───── DOKUMEN SUMBER ─────

Menurut pandangan Islam,
tujuan perkawinan tidak akan terwujud secara sempurna kecuali jika suami dan
isteri tersebut berpegang pada satu keyakinan yang sama dan mereka teguh dalam
melaksanakan ajaran agamanya. Jika agama keduanya berbeda, makan akan timbul
berbagai permasalahan dalam keluarga itu, misalnya saja dalam masalah
pelaksanaan ibadat, pendidikan anak, pengaturan makanan, pembinaan tradisi
keagamaan, dan lain sebagainya yang pasti akan timbul dalam keluarga tersebut.
Islam dengan tegas melarang wanita Islam menikah dengan pria non-muslim, baik
musrik maupun ahlul kitab, demikian pula halnya seorang pria Islam dilarang
menikahi wanita musyrik, kedua bentuk perkwinan ini mutlak diharamkan.
Yang menjadi permasalahan
adalah apabila perkawinan itu antara seorang pria Islam dengan wanita Ahlul
kitab, bagaimana status perkawinan mereka, berdasarkan zahir ayat 221 Q.S.
al-Baqarah maka boleh seorang pria muslim menikahi wanita ahlul kitab, demikian
halnya menurut pandangan ulama pada umumnya, kendati demikian tidak sedikit
pula ulama yang melarang perkawinan semacam ini, Dalam makalah yang sederhana
ini penulis akan mencoba membahas permasalahan tersebut ditinjau dari pandangan
ulama mazhab empat dan dikaitkan dengan kenyataan aktual yang terjadi pada
masyarakat Indonesia saat ini.

─────

Kutip secara utuh teks tentang perkawinan beda agama dalam Islam di atas, kata demi kata tanpa perubahan apa pun.

───── DATA YANG DIBERIKAN ─────

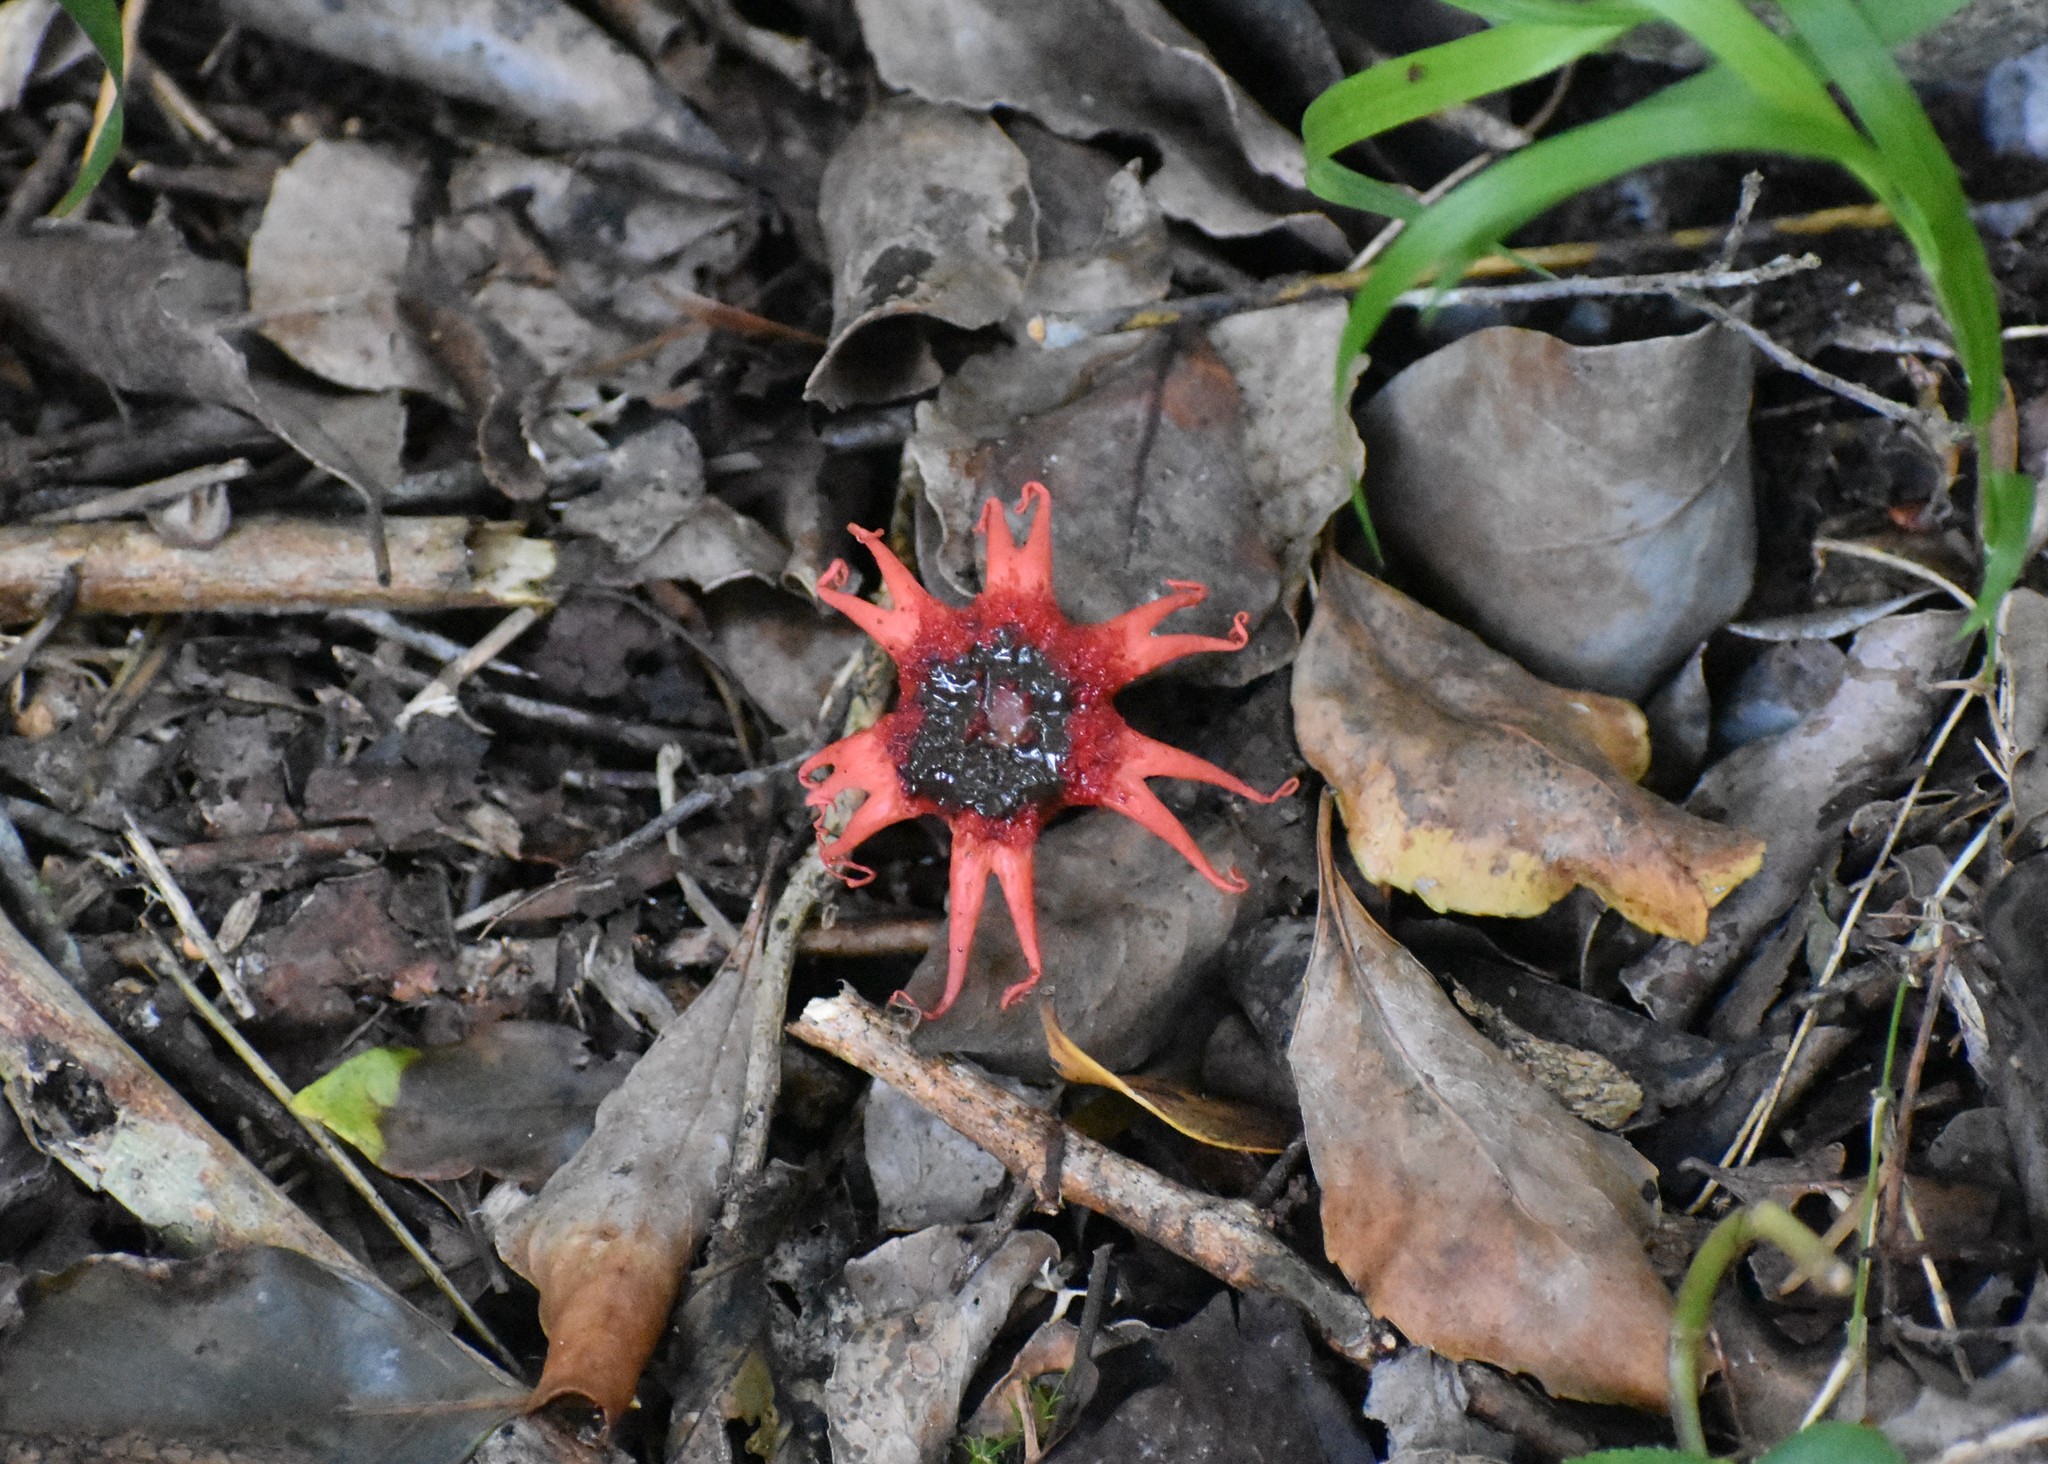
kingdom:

─────
───── DATA YANG DIBERIKAN ─────

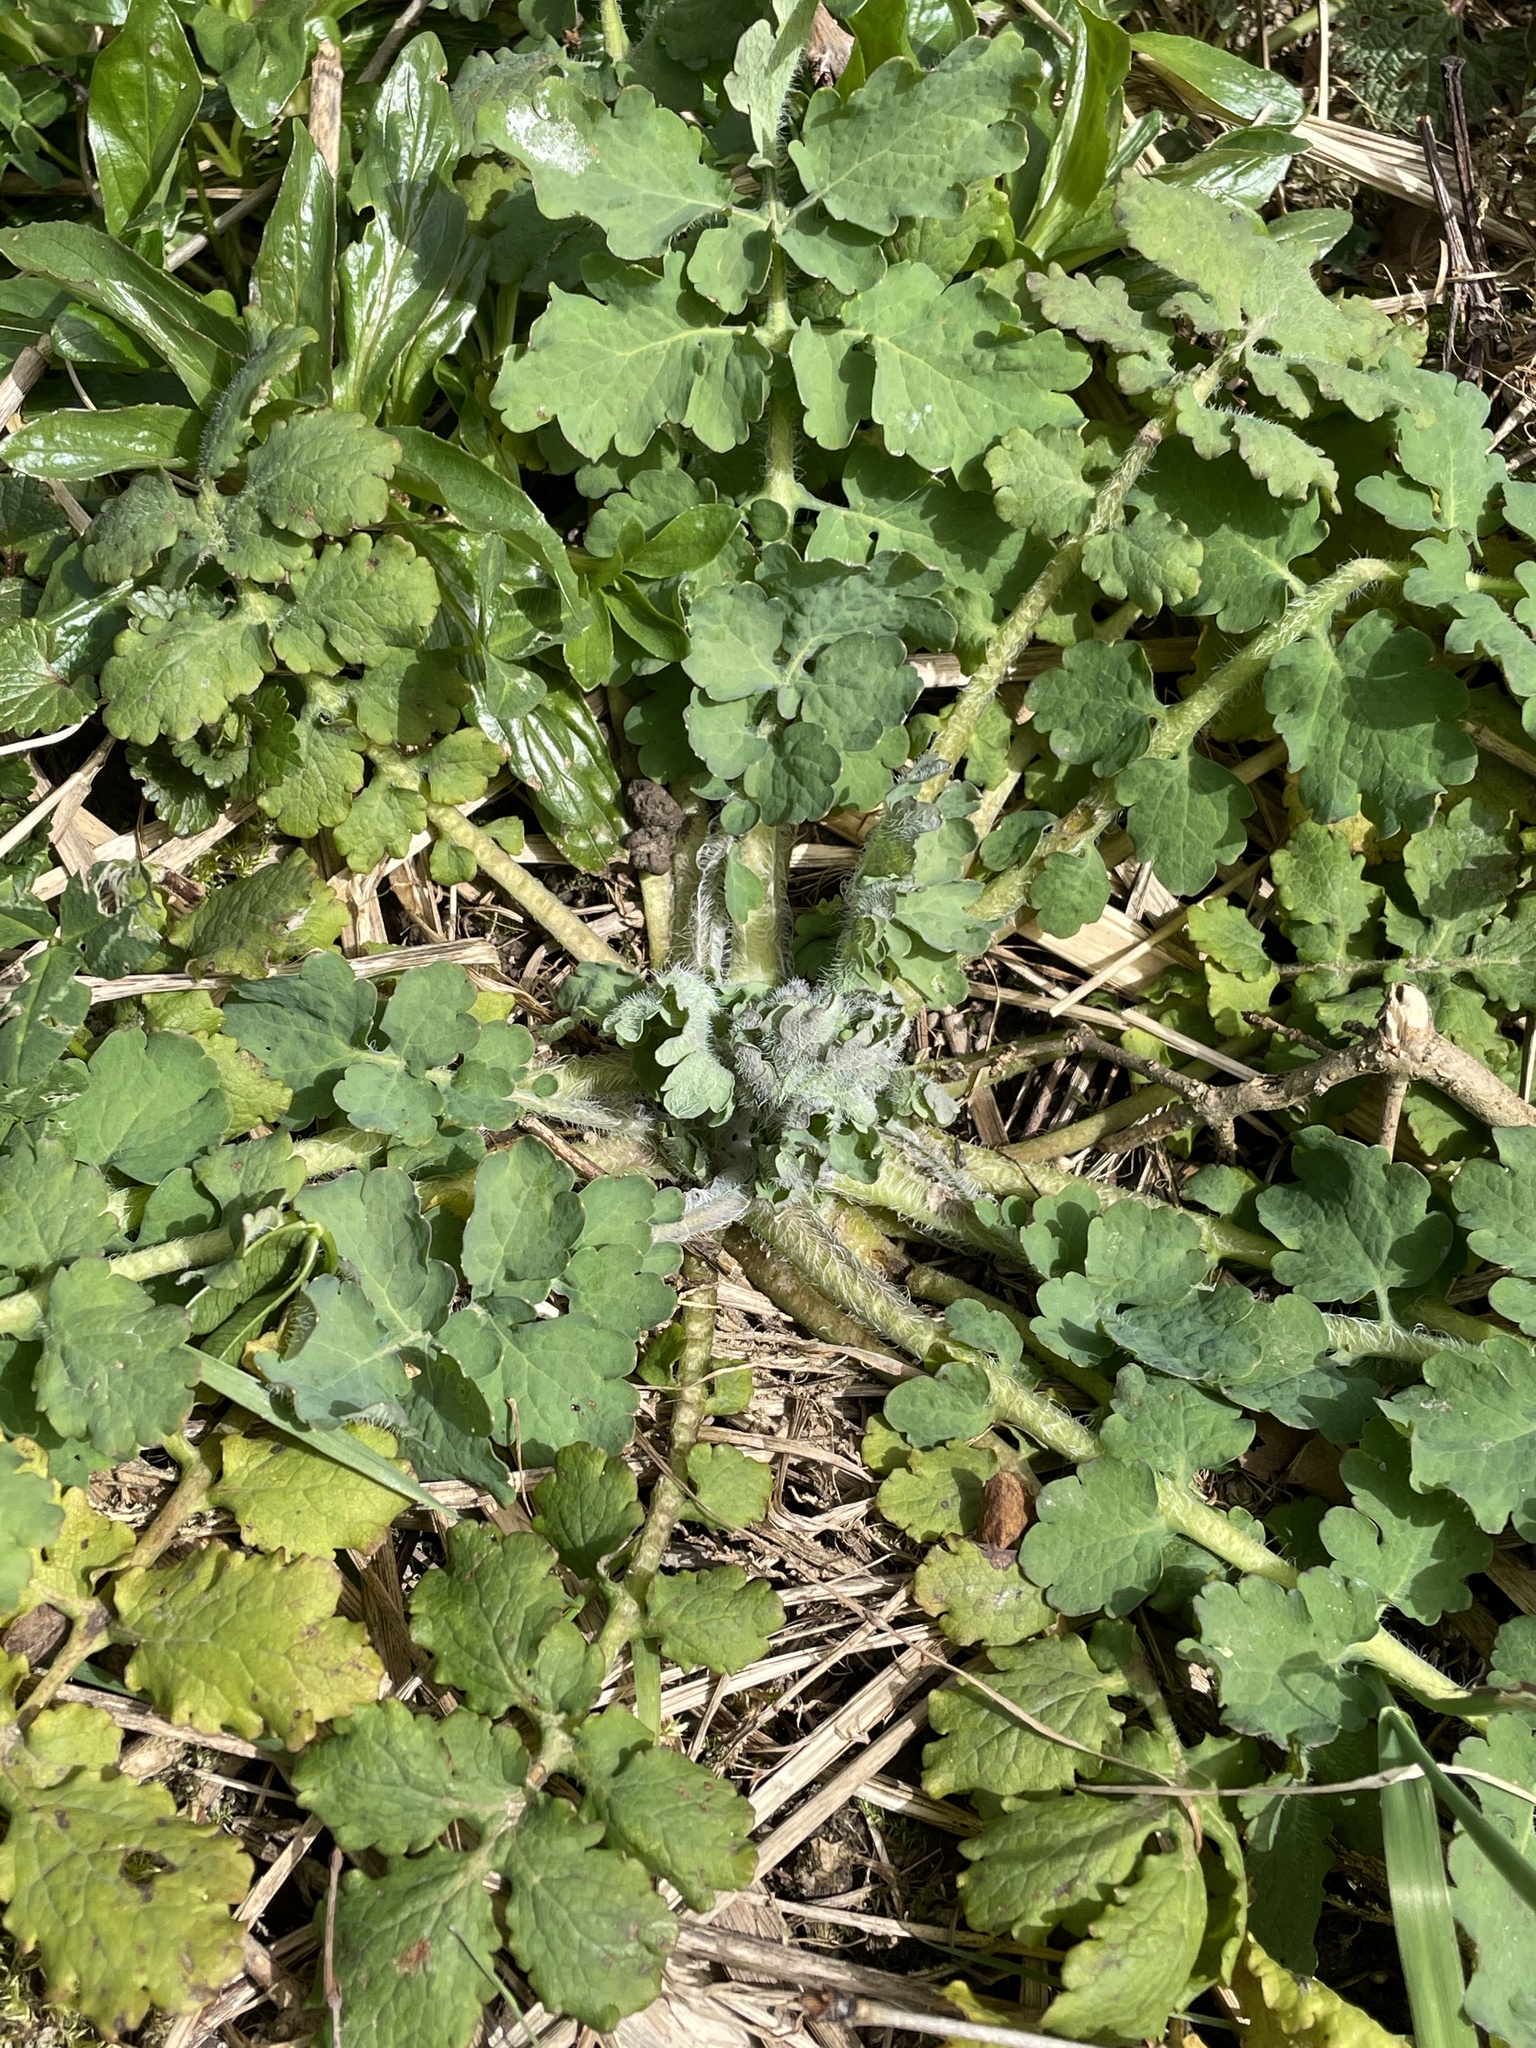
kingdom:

─────

JAWABAN LATIHAN.
Menurut pandangan Islam,
tujuan perkawinan tidak akan terwujud secara sempurna kecuali jika suami dan
isteri tersebut berpegang pada satu keyakinan yang sama dan mereka teguh dalam
melaksanakan ajaran agamanya. Jika agama keduanya berbeda, makan akan timbul
berbagai permasalahan dalam keluarga itu, misalnya saja dalam masalah
pelaksanaan ibadat, pendidikan anak, pengaturan makanan, pembinaan tradisi
keagamaan, dan lain sebagainya yang pasti akan timbul dalam keluarga tersebut.
Islam dengan tegas melarang wanita Islam menikah dengan pria non-muslim, baik
musrik maupun ahlul kitab, demikian pula halnya seorang pria Islam dilarang
menikahi wanita musyrik, kedua bentuk perkwinan ini mutlak diharamkan.
Yang menjadi permasalahan
adalah apabila perkawinan itu antara seorang pria Islam dengan wanita Ahlul
kitab, bagaimana status perkawinan mereka, berdasarkan zahir ayat 221 Q.S.
al-Baqarah maka boleh seorang pria muslim menikahi wanita ahlul kitab, demikian
halnya menurut pandangan ulama pada umumnya, kendati demikian tidak sedikit
pula ulama yang melarang perkawinan semacam ini, Dalam makalah yang sederhana
ini penulis akan mencoba membahas permasalahan tersebut ditinjau dari pandangan
ulama mazhab empat dan dikaitkan dengan kenyataan aktual yang terjadi pada
masyarakat Indonesia saat ini.